Die Euro-Skeptiker setzen auch große Hoffnungen in die Deregulierung, wenn einmal die Brüsseler Fesseln abgelegt sind. Großbritannien hat jedoch schon überdurchschnittlich liberale Arbeits- und Gütermärkte, sodass der Nutzen aus einem Alleingang gar nicht so groß wie vermutet sein könnte. Die britischen Zahlungen an die EU sind zwar im Abstimmungskampf äußerst präsent, größenmäßig werden sie aber von den Handelsvorteilen überschattet. Ein weiterer Punkt, der die Rechnung verändern kann, ist die Frage nach der Zuwanderung. Die Euro-Skeptiker plädieren für ein Punktesystem, das zuzugswillige EU- und Nicht-EU-Bürger gleich behandeln und Leute mit den erforderten beruflichen Qualifikationen ins Land holen soll. Ein Ziel vieler Brexit-Befürworter ist es aber, die Zahl an Zuwanderern zu beschränken, was das Wachstum belasten dürfte. Wenn die Wirtschaftsleistung pro Kopf betrachtet wird, fällt dieser Aspekt weniger ins Gewicht.

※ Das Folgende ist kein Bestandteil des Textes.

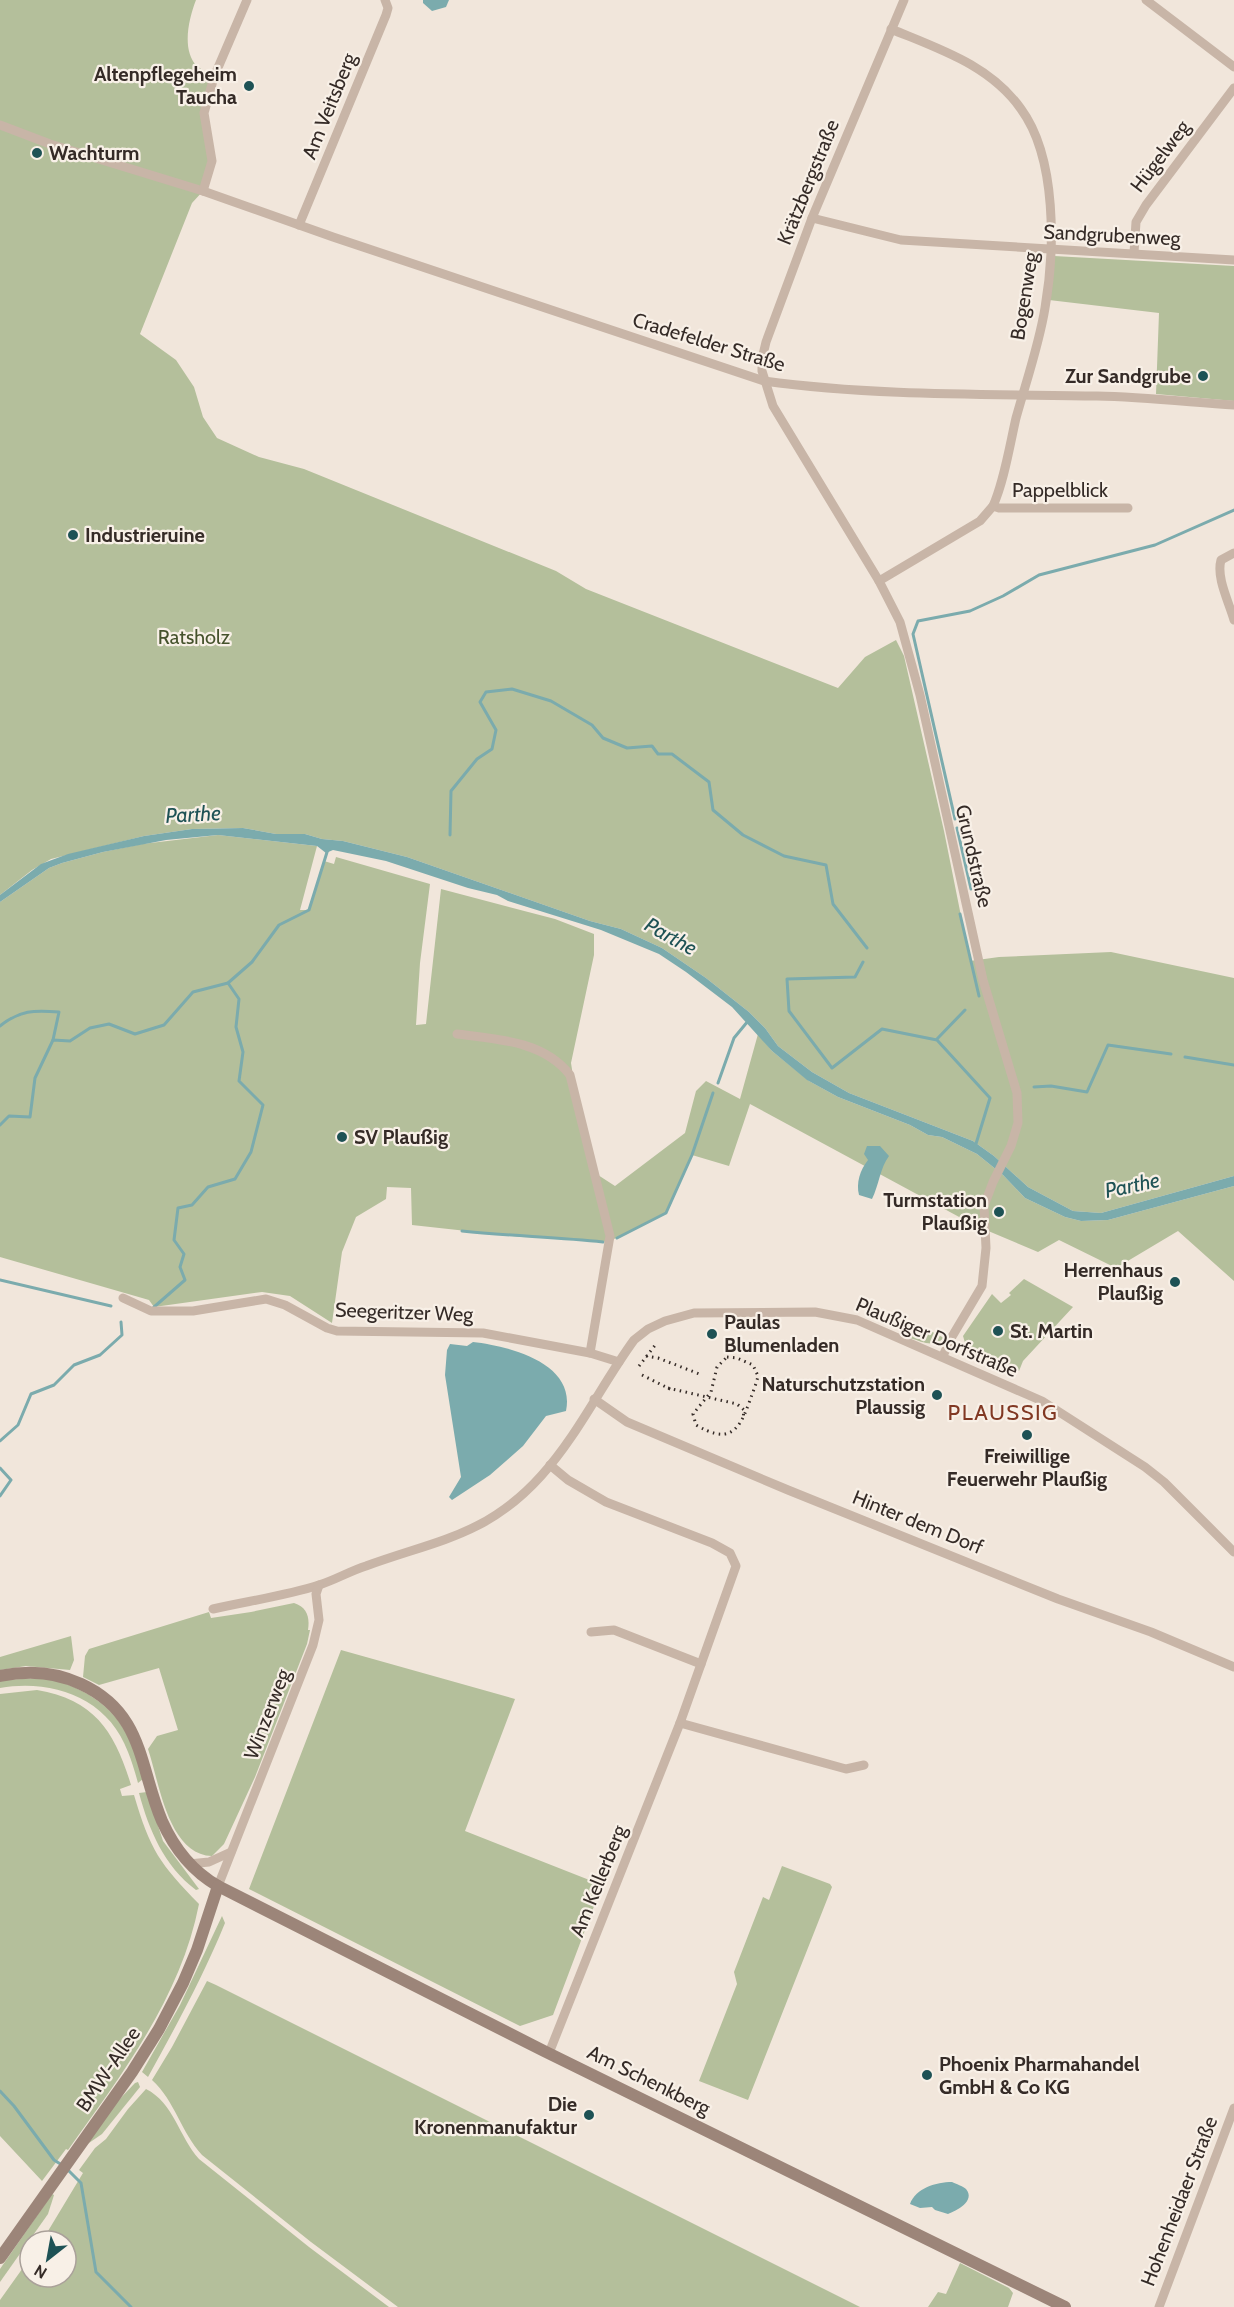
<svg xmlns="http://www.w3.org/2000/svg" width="1234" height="2307" font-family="Cabin,sans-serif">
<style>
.green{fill:#b4bf9b}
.water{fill:#7babad}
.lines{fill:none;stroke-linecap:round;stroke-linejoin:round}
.stream{stroke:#7babad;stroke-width:3}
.street{stroke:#c8b5a7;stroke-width:9}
.secondary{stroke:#9c8579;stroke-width:12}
.rail{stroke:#352b27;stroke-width:3;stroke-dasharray:1.5 4.5;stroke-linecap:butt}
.poi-dot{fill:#1e5255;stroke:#f8f0e7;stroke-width:2}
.labels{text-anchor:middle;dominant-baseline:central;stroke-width:4.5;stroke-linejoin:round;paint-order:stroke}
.poi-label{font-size:20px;font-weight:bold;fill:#352b27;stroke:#f8f0e7;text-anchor:end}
.street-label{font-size:20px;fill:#352b27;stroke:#f8f0e7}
.park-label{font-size:20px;fill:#45522c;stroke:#f8f0e7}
.water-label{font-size:21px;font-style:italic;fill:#1e5255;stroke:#f8f0e7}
.quarter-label{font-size:22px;letter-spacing:1.5px;fill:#813823;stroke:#f8f0e7}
</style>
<rect width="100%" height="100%" fill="#f1e6db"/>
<g class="green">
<path d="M 0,0 L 196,0 C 189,18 181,50 197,66 C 202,70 208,73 214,77 L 204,113 L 212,161 L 203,191 L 192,203 L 140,334 L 176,360 L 194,387 L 203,417 L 217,438 L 259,457 L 304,469 L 556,571 L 586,589 L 838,688 L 865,657 L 896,640 L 904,656 L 944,831 L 970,961 L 999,957 L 1111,952 L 1234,978 L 1234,1176 L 1101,1213 L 1073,1211 L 1028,1187 L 994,1156 L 973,1141 L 849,1093 L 812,1072 L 778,1046 L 765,1028 L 749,1012 L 706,978 L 662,948 L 621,929 L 590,921 L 407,857 L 343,841 L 322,839 L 305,834 L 276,834 L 243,828 L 192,829 L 144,836 L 51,859 L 32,870 L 0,895 Z"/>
<polygon points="1054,256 1234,266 1234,401 1156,394 1159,313 1049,300"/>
<polygon points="218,835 317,846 300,910 309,910 324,861 334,864 336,857 430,884 420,963 416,1025 426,1024 441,889 555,919 594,934 594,955 571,1063 573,1076 598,1175 615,1186 685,1133 696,1091 706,1081 740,1099 758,1034 772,1051 809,1081 838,1097 910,1125 928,1135 942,1137 977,1154 1003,1175 1025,1198 1065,1217 1081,1221 1108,1220 1234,1186 1234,1281 1178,1231 1116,1268 1059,1240 1038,1252 974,1225 750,1104 729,1166 692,1155 666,1213 617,1238 603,1242 563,1238 521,1237 412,1225 411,1188 387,1187 386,1199 356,1217 342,1252 332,1323 290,1296 262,1292 154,1307 149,1300 0,1257 0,902 49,868 62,863 103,852 142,844"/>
<polygon points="1024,1279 1073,1307 1023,1361 1019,1371 966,1346 963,1336 992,1294 1001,1303 1011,1295 1009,1293"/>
<path d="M 919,1325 L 944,1338 C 933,1348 923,1342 910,1338 Z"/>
<path d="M 294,1603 C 307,1607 310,1617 308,1630 L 310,1630 L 307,1644 L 255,1777 L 224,1844 L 212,1856 C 168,1855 159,1781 148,1749 L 157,1736 L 178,1730 L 159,1668 L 99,1685 L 83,1677 L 85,1656 L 89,1649 L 209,1612 L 211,1618 L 251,1612 Z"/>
<polygon points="71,1636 74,1660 70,1670 26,1666 0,1670 0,1657"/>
<polygon points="341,1650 515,1699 465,1831 602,1885 553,2015 520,2026 249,1889"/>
<path d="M 45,1678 C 80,1685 114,1705 129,1739 C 135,1752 139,1766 143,1779 L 138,1783 C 135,1772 132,1762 128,1752 C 108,1698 53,1679 0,1688 L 0,1680 Z"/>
<path d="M 37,1690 C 95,1700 115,1732 131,1785 L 120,1789 L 122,1796 L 134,1795 C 150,1850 160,1864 199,1904 C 181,1997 122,2074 68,2150 L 66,2149 L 42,2181 L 0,2136 L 0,1694 Z"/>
<path d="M 147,1792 L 163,1841 L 199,1889 L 196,1890 C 164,1866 149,1830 139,1793 Z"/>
<polygon points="782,1866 830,1884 832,1887 748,2100 699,2081 737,1984 734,1972 763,1897 769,1900"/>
<path d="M 222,1916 L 225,1923 C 203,1977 176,2026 148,2077 L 142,2072 L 180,2005 Z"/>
<path d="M 207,1981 L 216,1985 L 860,2307 L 398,2307 L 311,2242 L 202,2155 C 181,2132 175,2101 152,2080 L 172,2047 Z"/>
<polygon points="138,2082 140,2087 102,2134 86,2145 115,2104 135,2083"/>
<path d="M 146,2089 C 174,2103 179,2137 199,2159 L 309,2247 L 389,2307 L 0,2307 L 0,2300 L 30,2258 L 30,2277 L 66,2277 L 66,2241 L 42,2241 L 83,2173 L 79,2170 L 95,2148 L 106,2139 L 128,2109 Z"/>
<polygon points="52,2194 54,2195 48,2214 0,2282 0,2269"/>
<polygon points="960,2263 1009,2288 1013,2293 1008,2307 928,2307 938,2292 946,2294"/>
</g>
<g class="water">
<polygon points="423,0 449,0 446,7 432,11 423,3"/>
<polygon points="243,828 276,834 305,834 322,839 343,841 407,857 590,921 621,929 662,948 706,978 749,1012 765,1028 778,1046 812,1072 849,1093 973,1141 994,1156 1028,1187 1073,1211 1101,1213 1234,1176 1234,1186 1108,1220 1081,1221 1065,1217 1025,1198 1003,1175 977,1154 942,1137 928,1135 910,1125 838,1097 807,1080 772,1051 732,1007 686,972 659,954 601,930 508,901 497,895 468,888 386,861 333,850 326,853 317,846 218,835 166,840 103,852 62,863 49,868 0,902 0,895 41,864 68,854 144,836 192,829"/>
<path d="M 867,1146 L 880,1146 L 889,1156 C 880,1168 879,1185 872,1199 L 859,1195 C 856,1183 860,1170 868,1160 L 864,1154 Z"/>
<path d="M 473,1342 C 509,1346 576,1363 566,1411 L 546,1416 L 523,1446 L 490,1475 L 452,1500 L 449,1497 L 461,1477 L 445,1375 L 447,1350 L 450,1344 L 467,1346 Z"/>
<path d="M 952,2182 C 956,2184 963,2186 966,2189 C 976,2201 956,2211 948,2214 L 935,2210 L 932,2207 L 920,2208 L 910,2204 C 916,2188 936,2182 952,2182 Z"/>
</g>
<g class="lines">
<g class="stream">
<polyline points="955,819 913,634 918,621 970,611 1003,596 1039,575 1155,545 1234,510"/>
<polyline points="957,828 971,889"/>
<polyline points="450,835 451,791 477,759 492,749 496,730 480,702 486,692 512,689 551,701 592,725 603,738 627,748 652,746 658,754 672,754 709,782 713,810 743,835 784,856 826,865 833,904 867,948"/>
<polyline points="960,914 979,996"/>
<polyline points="863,962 855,977 787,979 789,1011 832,1068 882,1029 937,1040 990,1098 975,1147"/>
<path d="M 0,1026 C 20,1010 34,1010 59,1012 L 53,1040"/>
<polyline points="937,1039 965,1010"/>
<polyline points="1185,1057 1234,1065"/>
<polyline points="718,1083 734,1038 748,1021"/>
<polyline points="1034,1087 1051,1086 1087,1092 1108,1045 1171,1054"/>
<polyline points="0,1125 9,1116 30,1117 35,1078 53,1040 70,1041 90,1028 109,1024 135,1034 164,1025 193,992 228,983"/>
<path d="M 462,1231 C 509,1236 556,1237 603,1242"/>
<polyline points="617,1238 666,1213 692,1155 713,1093"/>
<polyline points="0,1280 111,1306"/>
<polyline points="154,1307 185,1280 180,1267 184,1254 174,1240 178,1208 192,1205 208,1187 235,1179 251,1152 263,1105 239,1081 243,1052 236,1027 239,999 228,983 252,962 279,925 309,910 328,849"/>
<polyline points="0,1441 18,1425 31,1394 54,1385 74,1365 100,1355 122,1335 121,1322"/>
<polyline points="0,1468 11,1480 0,1496"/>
<polyline points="0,2091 14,2106 54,2160 62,2165"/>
<polyline points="67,2169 81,2183 96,2272 131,2307"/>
</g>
<g class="street">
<polyline points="904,0 812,218 766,342 762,359 762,371 773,406 879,581 900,622 920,695 983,980 1017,1093 1018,1123 1011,1146 993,1182 984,1206 986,1248 982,1286 950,1340 943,1356"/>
<polyline points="1146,0 1234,67"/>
<path d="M 0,125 L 50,144 L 203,191 L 333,237 L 764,381 C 874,396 985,394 1097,396 C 1143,397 1189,402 1234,405"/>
<polyline points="203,191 212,161 204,113 214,77 247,0"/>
<polyline points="812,218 901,240 1234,260"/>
<polyline points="299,225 386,15 388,8 385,0"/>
<polyline points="1134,253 1136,222 1146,205 1234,88"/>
<polyline points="993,506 999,508 1128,508"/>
<path d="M 1234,553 L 1221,560 C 1216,578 1229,602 1234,620"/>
<path d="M 879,581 L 980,521 L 993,506 C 1004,482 1010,444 1016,418 C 1026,382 1039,345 1045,308 C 1055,250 1057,158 1021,109 C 990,65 939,49 891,29"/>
<path d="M 457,1034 C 497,1039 544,1041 570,1075 L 610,1236 L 590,1353"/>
<polyline points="123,1298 151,1311 193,1311 266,1299 285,1305 327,1328 337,1331 483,1333 590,1353 619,1362"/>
<polyline points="594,1399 627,1422 788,1490 1058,1599 1151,1632 1234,1667"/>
<path d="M 213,1609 C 248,1601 285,1596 319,1585 C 335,1580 350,1571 366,1566 C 437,1540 487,1536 541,1476 C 578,1435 602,1384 634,1340 L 648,1329 L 665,1321 L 694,1313 L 815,1312 L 857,1320 L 1042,1401 L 1145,1467 L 1164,1482 L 1234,1552"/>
<polyline points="591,1632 614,1630 701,1664"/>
<polyline points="680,1723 846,1769 864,1765"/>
<polyline points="189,1864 209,1862 231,1852"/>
<polyline points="218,1886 313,1645 319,1620 316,1594 319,1585"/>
<polyline points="549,2053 680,1723 736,1566 730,1553 712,1543 606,1502 568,1480 550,1465"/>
<polyline points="1159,2307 1234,2108"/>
</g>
<g class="secondary">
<path d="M 0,1676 C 28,1670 54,1671 81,1684 C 144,1713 139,1767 162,1821 C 174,1848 192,1871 218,1886 L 544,2051 L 1065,2307"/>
<polyline points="0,2258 132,2072 159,2029 183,1983 197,1950 218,1886"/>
</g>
<g class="rail">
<polyline points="646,1356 658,1358 702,1375"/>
<path d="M 727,1357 L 737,1358 L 753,1365 L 758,1376 C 756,1385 752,1394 749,1403 C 738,1434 727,1443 696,1425 L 693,1414 L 711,1392 L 717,1367 Z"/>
<polyline points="639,1366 656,1344"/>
<polyline points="642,1375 674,1391"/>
<polyline points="668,1388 737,1404 744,1410 743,1419"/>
</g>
</g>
<g class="poi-dot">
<circle cx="249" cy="86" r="6"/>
<circle cx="37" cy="153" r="6"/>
<circle cx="1203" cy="376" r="6"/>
<circle cx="73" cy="535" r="6"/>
<circle cx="342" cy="1137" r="6"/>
<circle cx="999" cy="1212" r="6"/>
<circle cx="1175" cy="1282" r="6"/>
<circle cx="998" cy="1331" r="6"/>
<circle cx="712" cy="1334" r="6"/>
<circle cx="937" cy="1395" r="6"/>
<circle cx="1027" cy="1435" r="6"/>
<circle cx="927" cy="2075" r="6"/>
<circle cx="589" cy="2115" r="6"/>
</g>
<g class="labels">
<g class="poi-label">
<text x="237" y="74">Altenpflegeheim<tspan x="237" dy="23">Taucha</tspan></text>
<text x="49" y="153" text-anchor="start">Wachturm</text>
<text x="1191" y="376">Zur Sandgrube</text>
<text x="85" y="535" text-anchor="start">Industrieruine</text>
<text x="354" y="1137" text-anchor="start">SV Plaußig</text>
<text x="987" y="1200">Turmstation<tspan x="987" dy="23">Plaußig</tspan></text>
<text x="1163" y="1270">Herrenhaus<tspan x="1163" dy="23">Plaußig</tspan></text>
<text x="724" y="1322" text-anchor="start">Paulas<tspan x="724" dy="23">Blumenladen</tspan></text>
<text x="1010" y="1331" text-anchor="start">St. Martin</text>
<text x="925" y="1384">Naturschutzstation<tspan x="925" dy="23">Plaussig</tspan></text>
<text x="1027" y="1456" text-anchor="middle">Freiwillige<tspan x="1027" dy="23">Feuerwehr Plaußig</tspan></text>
<text x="939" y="2064" text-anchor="start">Phoenix Pharmahandel<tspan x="939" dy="23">GmbH &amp; Co KG</tspan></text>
<text x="577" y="2104">Die<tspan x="577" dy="23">Kronenmanufaktur</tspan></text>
</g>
<g class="street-label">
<text transform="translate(329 106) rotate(-68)">Am Veitsberg</text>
<text transform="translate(1160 156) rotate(-53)">Hügelweg</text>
<text transform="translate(808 182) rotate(-68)">Krätzbergstraße</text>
<text transform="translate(1112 235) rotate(3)">Sandgrubenweg</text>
<text transform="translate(1024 296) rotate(-81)">Bogenweg</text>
<text transform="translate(709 342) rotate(17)">Cradefelder Straße</text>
<text x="1060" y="490">Pappelblick</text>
<text transform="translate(974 856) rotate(77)">Grundstraße</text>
<text transform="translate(404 1312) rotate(2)">Seegeritzer Weg</text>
<text transform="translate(937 1337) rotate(23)">Plaußiger Dorfstraße</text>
<text transform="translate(918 1522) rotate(22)">Hinter dem Dorf</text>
<text transform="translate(267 1714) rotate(-69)">Winzerweg</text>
<text transform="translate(598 1881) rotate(-68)">Am Kellerberg</text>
<text transform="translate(108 2069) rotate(-56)">BMW-Allee</text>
<text transform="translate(649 2080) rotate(26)">Am Schenkberg</text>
<text transform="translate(1179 2201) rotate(-69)">Hohenheidaer Straße</text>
</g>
<g class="park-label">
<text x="194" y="637">Ratsholz</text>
</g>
<g class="water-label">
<text transform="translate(193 814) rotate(-3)">Parthe</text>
<text transform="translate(671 936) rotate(29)">Parthe</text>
<text transform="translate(1132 1185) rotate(-12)">Parthe</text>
</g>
<g class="quarter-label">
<text x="1003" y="1412">PLAUSSIG</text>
</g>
</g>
<g transform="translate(48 2259) rotate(211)"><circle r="28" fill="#f8f0e7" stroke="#aaa19a" stroke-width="1.5"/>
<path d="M0-4.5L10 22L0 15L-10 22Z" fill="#1e5255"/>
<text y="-9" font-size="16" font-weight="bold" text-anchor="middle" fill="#352b27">N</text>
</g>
</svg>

Die ökonomischen Modelle zeigen trotz allen Schwächen, dass die Kosten eines Brexit leichter identifizierbar sind als der mögliche Nutzen. Deregulierung und handelspolitische Öffnung wären notwendig, um einen Alleingang zum Erfolg zu machen. Das Problem ist: Das Szenario „Thatcher 2.0“ schwebt nur einem Teil der Euro-Skeptiker vor. Auf der anderen Seite steht der Heimatschutz hoch im Kurs. Zudem muss sich London an der eigenen Nase nehmen: Die Erhöhung des Mindestlohns und eine untaugliche Raumplanung sind beispielsweise Eigengewächse. Nicht nur Brüssel, sondern auch London kennt wachstumsfeindliche Regulierungen. Zudem leidet das Land an großen Defiziten im Haushalt und in der Leistungsbilanz. Das größte wirtschaftspolitische Problem ist die schwache Produktivität. Diese gilt es zu erhöhen – innerhalb oder außerhalb der EU.